Mount Holyoke is a one-colour etching of black ink on white paper depicting a starry night sky, dated 1987 and inscribed with the artist’s proof number 12/12 at the bottom left corner of the print, and signed by the artist at the bottom right. Artist’s proofs are identical in appearance to the numbered edition but are usually printed beforehand with the artist and publisher retaining most, if not all, of the proofs. It was printed in collaboration with the master printmaker Doris Simmelink, who has been involved with the production of many Vija Celmins prints. The star-filled composition of this print, as is the case with the majority of Vija Celmins’s drawings, prints and paintings, is based on a found astronomical photograph rather than direct observation of the night sky. The artist began work on the etching plate which would be used to edition this print in 1986 while in residency at the printmaking workshop of Mount Holyoke College in Massachusetts. However, as the art historians Richard Field and Ruth Fine have noted, ‘several months of further work in the artist’s studio were required before it was completed’ (Field and Fine 1987, p.60). This comment refers to the printUntitled Galaxy, an identical etching in an edition of ten that is dated 1986, a year prior to the date of Mount Holyoke. It is likely that the artist decided to reuse the etching plate to print and publish another edition, renaming the work after the place where it was conceived and developed.
Etching is an intaglio print technique, meaning that it is an incised design where the print surface is sunk beneath the areas that are to remain blank. The print curator Antony Griffiths explains the essential principle of etching:
The metal of the plate is removed by eating into it with acid rather than by cutting it out with a tool as in engraving. The plate is coated with a ground impervious to acid through which the artist draws so as to expose the metal. The whole plate is then immersed in acid until the lines are sufficiently bitten. Finally the ground is removed and the plate inked and printed in the usual intaglio way.
(Griffiths 1996, p.56.)
The background of this night sky image is not an even coating of black printer’s ink, but is instead pitted with marks or, more accurately, it is a dense cross-hatching of etched lines, with the stars formed by the areas of the plate left untouched by the etching needle. It appears almost like a woven surface, suggestive of a fabric with many small holes between its linear construction. The print is contained by a double margin, both plate-mark and image border, a standard practice for Celmins who believes this definite edge emphasises the constructed and contained nature of her work.
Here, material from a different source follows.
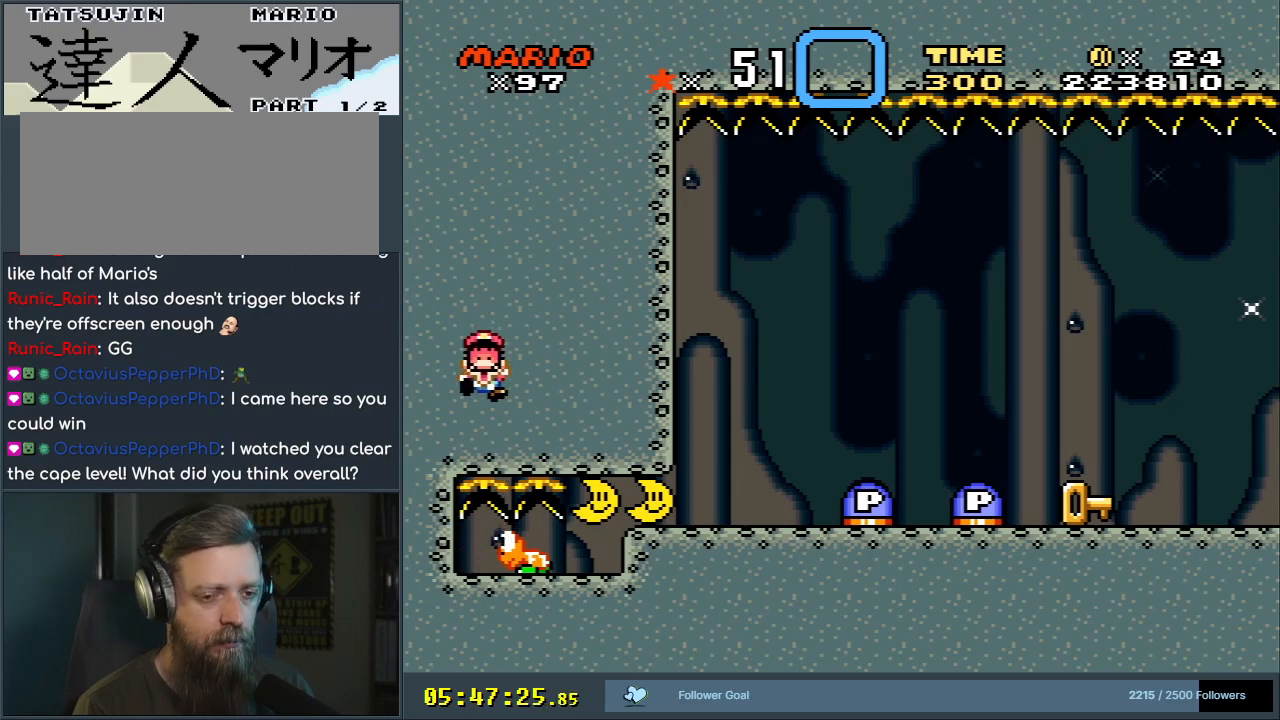
{"buttons": ["R1"], "events": [[100, "A", "up"], [183, "A", "down"], [250, "A", "up"], [250, "R1", "down"]]}
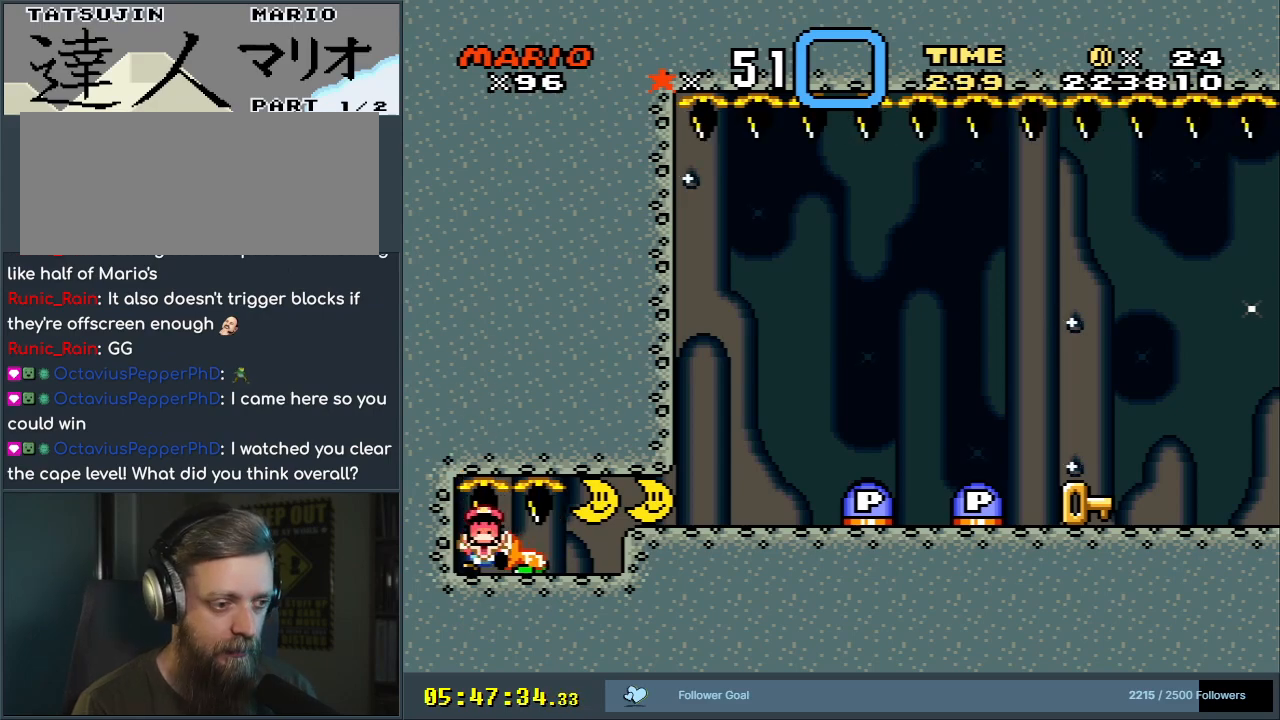
{"buttons": ["R1"], "events": [[150, "R1", "up"], [250, "R1", "down"]]}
‘Her prints, like her graphite drawings, address her intense concern with the surface on which she works, her testing of the picture plane and of pictorial depth.’ (Field and Fine 1987, p.59.) This notion of testing or experimentation is particularly apt for Mount Holyoke, a print that was begun at an art college residency, and whose technical requirements necessitated a prolonged and close involvement with the etching plate surface. It is one of seven prints of varying techniques in ARTIST ROOMS that are exclusively devoted to rearticulating a night sky photograph. They relate to an important series of charcoal on paper works with which Celmins returned to her drawing practice in the mid-1990s, includingNight Sky #19. The art historian Briony Fer has commented that:
If Night Sky #19 is a drawing of anything, it is a drawing of a photograph culled from an astronomy book … Whilst I don’t think the effect of her work is to make us feel lost in the enormity of a sky we could say that we do get lost in translation between photography and drawing and painting. These are the translations that seem to interest her most.
(Fer 2004, p.102.)
Printmaking can be understood as the next link in the artist’s chain of photographic translations, transfers and technical transitions. In works such as Mount Holyoke, printmaking enables an amalgamation of hand-worked surface (the needle drawing into the etching plate) and mechanical reproduction (the multiple prints produced from the single plate), which further resonates with the artist’s interest in seriality and the repeating, reusable night sky motif.
Further reading
Richard S. Field and Ruth E. Fine, A Graphic Muse: Prints by Contemporary American Women, exhibition catalogue, Mount Holyoke College Art Museum, South Hadley, Massachusetts 1987, reproduced p.4.
Antony Griffiths, Prints and Printmaking: An Introduction to the History and Techniques, London 1996.
Briony Fer, ‘Focus – Night Sky #19 1998’, in Lane Relyea, Robert Gober and Briony Fer, Vija Celmins, London and New York 2004, pp.102–7.